The running? Same. Tons of trails and routes that wind me around things I have never taken the time to pay attention to. Shame on me, but I am making up for all of that now.

And that…. is the whole thing I am learning. Because you are never too young or too old to stop and look around. And change, and change again. There is so much to do and to be seen in this world, hell right here in the Adirondacks. Had I always had this appreciation I fear I might not appreciate it as I do right this minute, and I would not trade one moment of my journey to have seen it sooner. This is happening as it should happen, and I am open and willing for the whole experience.

On Sunday we focus on what we came here to do, support our incredible Valor Triathlon Project athletes as they complete a journey that began a year ago. There is nothing in the world like finishing your first 140.6, just as there is nothing like finishing your first 5k, or sprint triathlon. Today we meet with each of them and I get to see the look on their faces as they prepare to take on one of the biggest challenges of their lives.

The cool thing is this: they are ready and I know they are. They have put in the work, and the recovery. The awesome thing about being the coach…. I know the end of their story. It has a lot to do with a finish line.

We can’t wait!

General

Coming back

I could see my reflection on the bottom of the pool as I swam, the sun was shining so bright above me, it felt good on my back. The water felt good in my arms. Long course outdoor meters never ceases to feel anything less than amazing. regardless of the day I am having …. regardless of the intensity of the session… one thing is for sure….. this is and always has been a privilege. Knowing I sound like a broken record, I will say it again and keep on saying it. Having the privilege to be an athlete my whole life is nothing less than a big…. giant gift.

I have always felt that way.

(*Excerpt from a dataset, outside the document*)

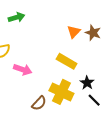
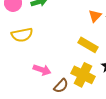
pink arrow: (23, 69) -> (42, 70), moved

Through the good times and the bad, the ability to move in some way has always been there for me.

The other day I ran my hands along the bead of the tire as I mounted a brand new one on my road bike’s wheel. There is something about the feel of a brand new tire, as well as the feeling of needing one. My time on two wheels has felt better than ever. Some days I hit the trail with my mountain bike, other days the road bike, still others I find what I need on the trainer in the garage.

I have been sure to branch out, as what got me into the pickle I found myself in a few years ago…. was rigidity. A fear of stepping off the plan, out of a zone, fear that it would not add up to what I hoped it would. What it added up to was poor health, burnout and almost walking away completely.

What healed it was time. Time away. Time on my SUP, my skis, time reconnecting with moving all over again. Never again will I allow things like that to be missed. Everything is fair game when it comes to reaching your goals. Everything always should be. Without health we don’t have happiness. Without happiness we don’t have health. Without health we don’t have anything much less performance.

I have said this before and it bears repeating: No one…. including myself…. has ever trained themselves out of illness and injury. However…. those who have had the ability to step back and heal come back and can come back stronger when they approach it differently.

That’s the path I am on now.

There were just a few seasons of that rigidity…. they were enough to land me in one hell of a hot health mess. Now as I come back I have been able to set big lofty goals, long term and short term. The hunger in my belly is burning bright and matching the workload to progress has been surprisingly easy.

I can’t wait to roll, unleash, burn the match that I am dying to light. I know that nationals is truly just the kick off, that will be the benchmark from which I will grow. I can’t wait for that line to be drawn in the sand.

It’s my plan. Funded by myself. Designed by myself to embrace all of the things I love. My way.

It feels good to feel GOOD again. To have fatigue relived by a good night’s sleep. To see progress rather than spinning my wheels in endless cycles of that fatigue and non progress. It feels good to not have the overwhelming feeling that I need to check boxes, but instead that I can evolve. That I am under no one’s expectations but my own. Man that feels amazing.